Federal Judges Are Now Openly Quibbling With Each Other About Marriage
While you weren’t looking, a couple of federal judges have gotten into a little marriage kerfuffle with each other that looks kind of like the judicial version of a lover’s quarrel. Judges in one circuit said marriage is none of their business; a judge in another circuit followed up a day later with a decision that says, more or less, “yes it is,” and now the Supreme Court will probably have to straighten everything out. (Or maybe they won’t.)
The dispute really got going last Wednesday, when Circuit Judge Jeffrey Sutton issued a ruling in marriage cases from four states: Michigan, Ohio, Tennessee, and Kentucky.
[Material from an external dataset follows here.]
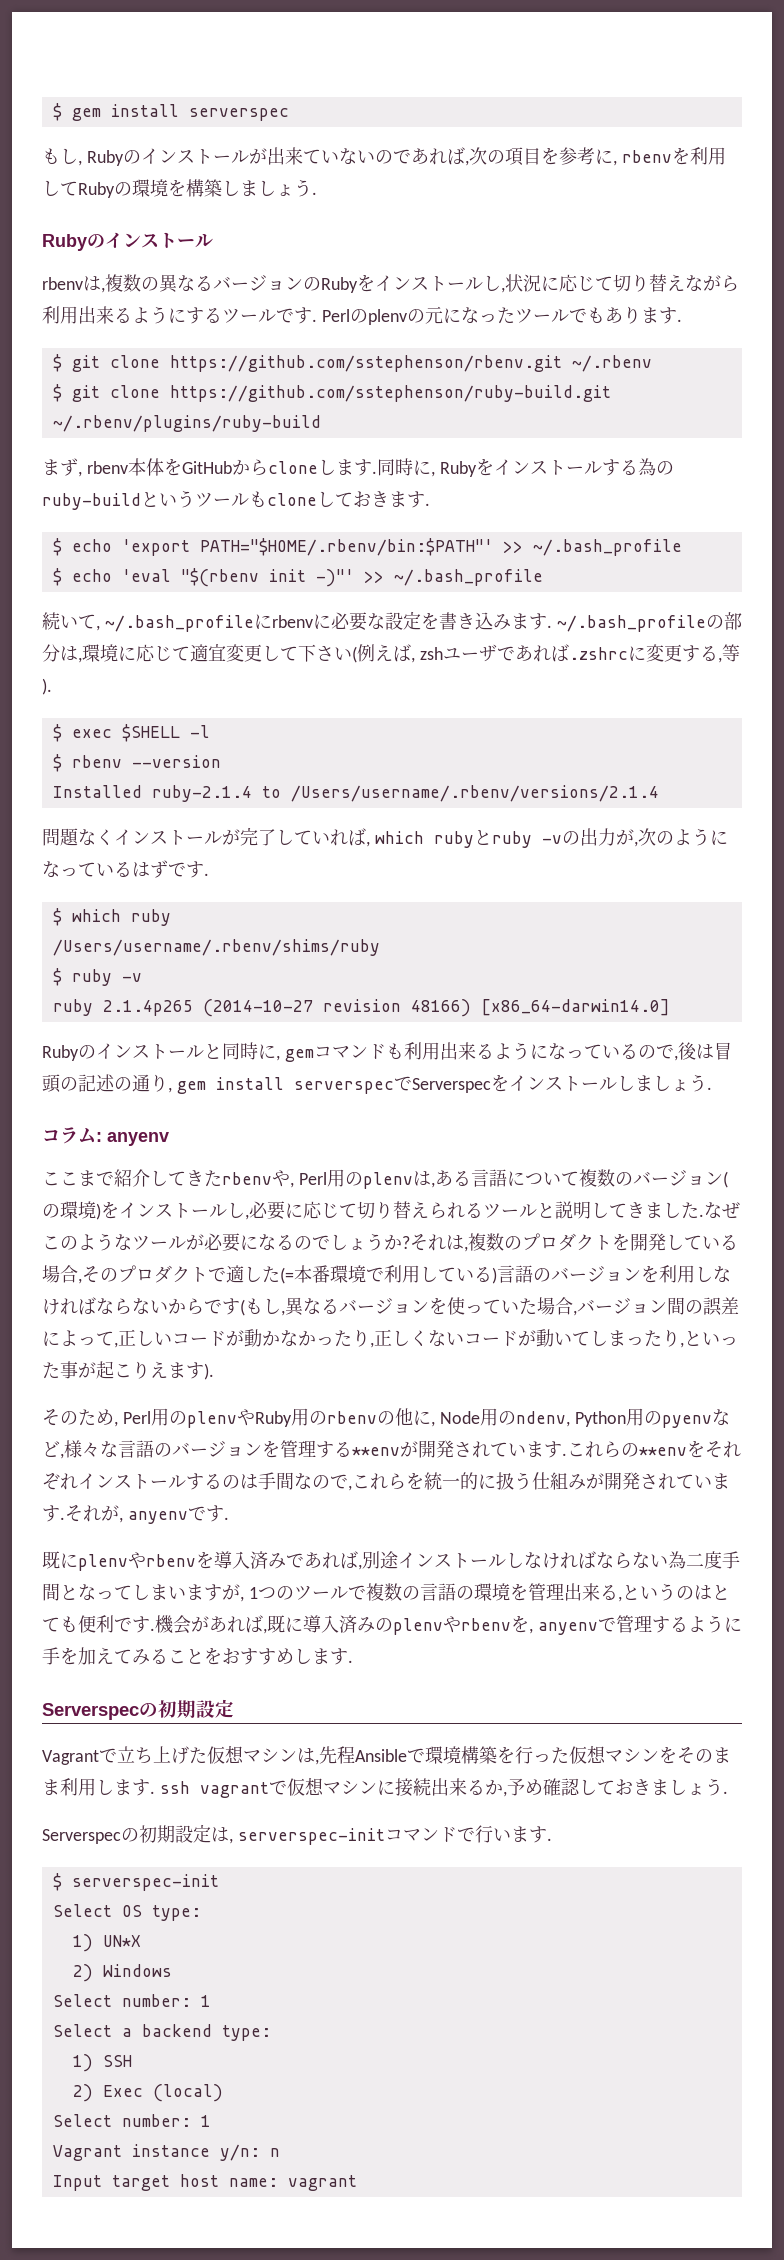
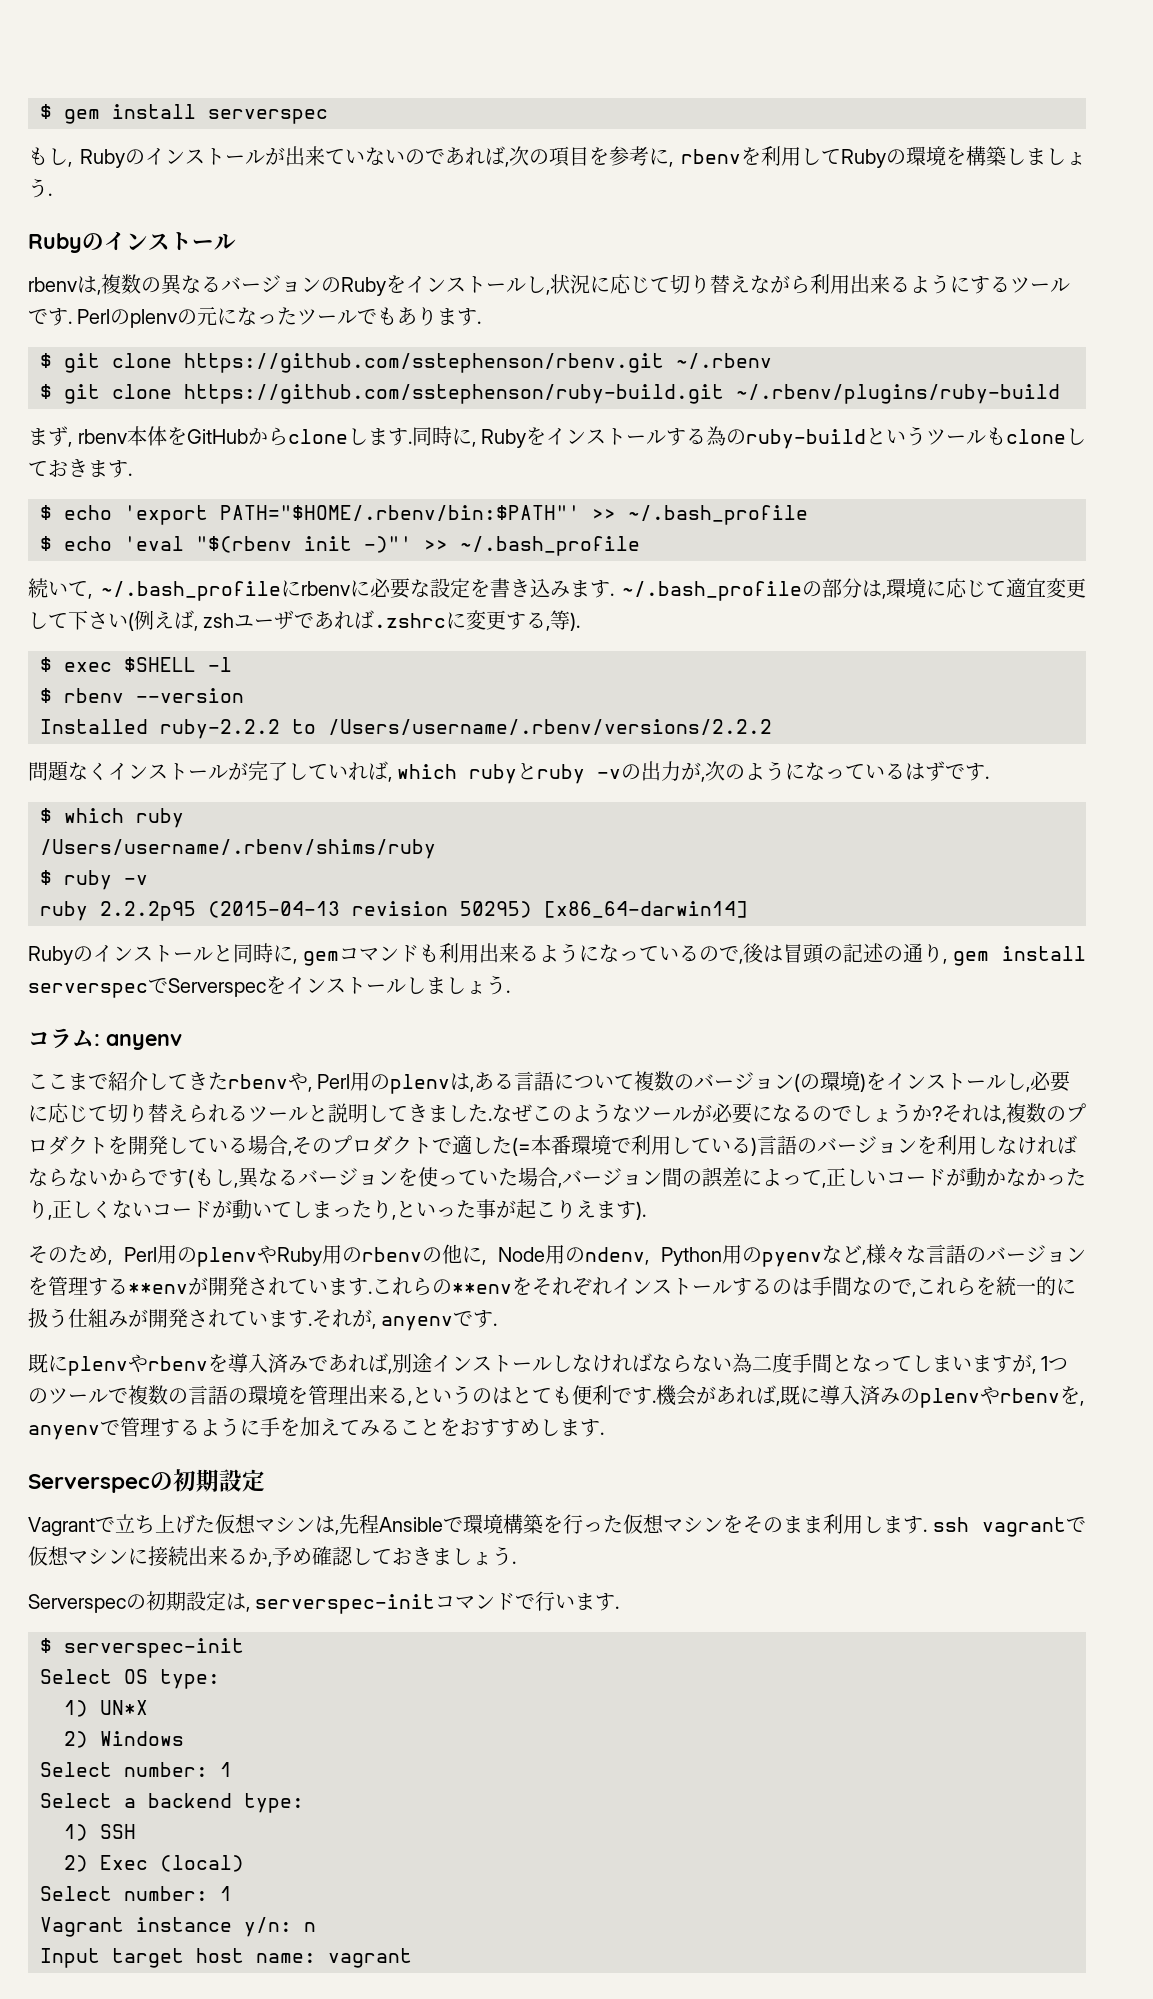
[151,785,659,802] ruby-2.1.4 to /Users/username/.rbenv/versions/2.1.4 -> [160,719,772,739] ruby-2.2.2 to /Users/username/.rbenv/versions/2.2.2
[102,999,670,1017] 2.1.4p265 (2014-10-27 revision 48166) [x86_64-darwin14.0] -> [100,901,748,921] 2.2.2p95 (2015-04-13 revision 50295) [x86_64-darwin14]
Sutton’s attitude was basically that judges shouldn’t get involved in the debate around marriage, since it should be up to voters and politicians.
Sutton is super-conservative originalist when it comes to constitutional matters, and has always been good at stirring up controversy. In his ruling, he says that constitutional amendments should be interpreted in light of what their authors meant — in other words, since the 14th Amendment couldn’t possibly have anticipated gay marriage, it doesn’t apply here.
Judge Martha Daughtrey, who wrote the dissent in the case, was having none of it. She dismissed Sutton’s ruling as “an engrossing TED talk” and “irrelevant.” But that doesn’t help us much, since she was in the minority amongst the conservative Sixth Circuit judges. Oh well. Thanks for trying, Judge Daughtrey. You did your best. Let us buy you a drink and get smashed while complaining about that jerk Sutton.
But the next day things got a little spicier. Judge Robert Chambers issued a ruling in Missouri that was clearly intended as a rebuke of Sutton’s lame Sixth Circuit decision. Chambers said that Sutton’s “wait and see” attitude “fails to recognize the role of courts in the democratic process.” He accused Sutton of shirking his duty simply because it was “contentious,” and added, “Judges may not simultaneously find a right violated yet defer to an uncertain future remedy voluntarily undertaken by the violators.”
Bam! That’s a slapdown, judicially-speaking.
Of course, the Chambers decision doesn’t really impact anything in the Sixth Circuit … yet. Now everything gets bundled up with more briefs and sent to the Supreme Court for them to decide. Or, if they really don’t want to get their hands dirty with this marriage stuff, to decide not to decide. If that happened, it would be up to voters and politicians in each individual state to win the freedom to marry. Good luck waiting for that to happen this decade in Tennessee, where a 2013 survey showed just 28 percent of respondents supporting marriage equality. Ugh.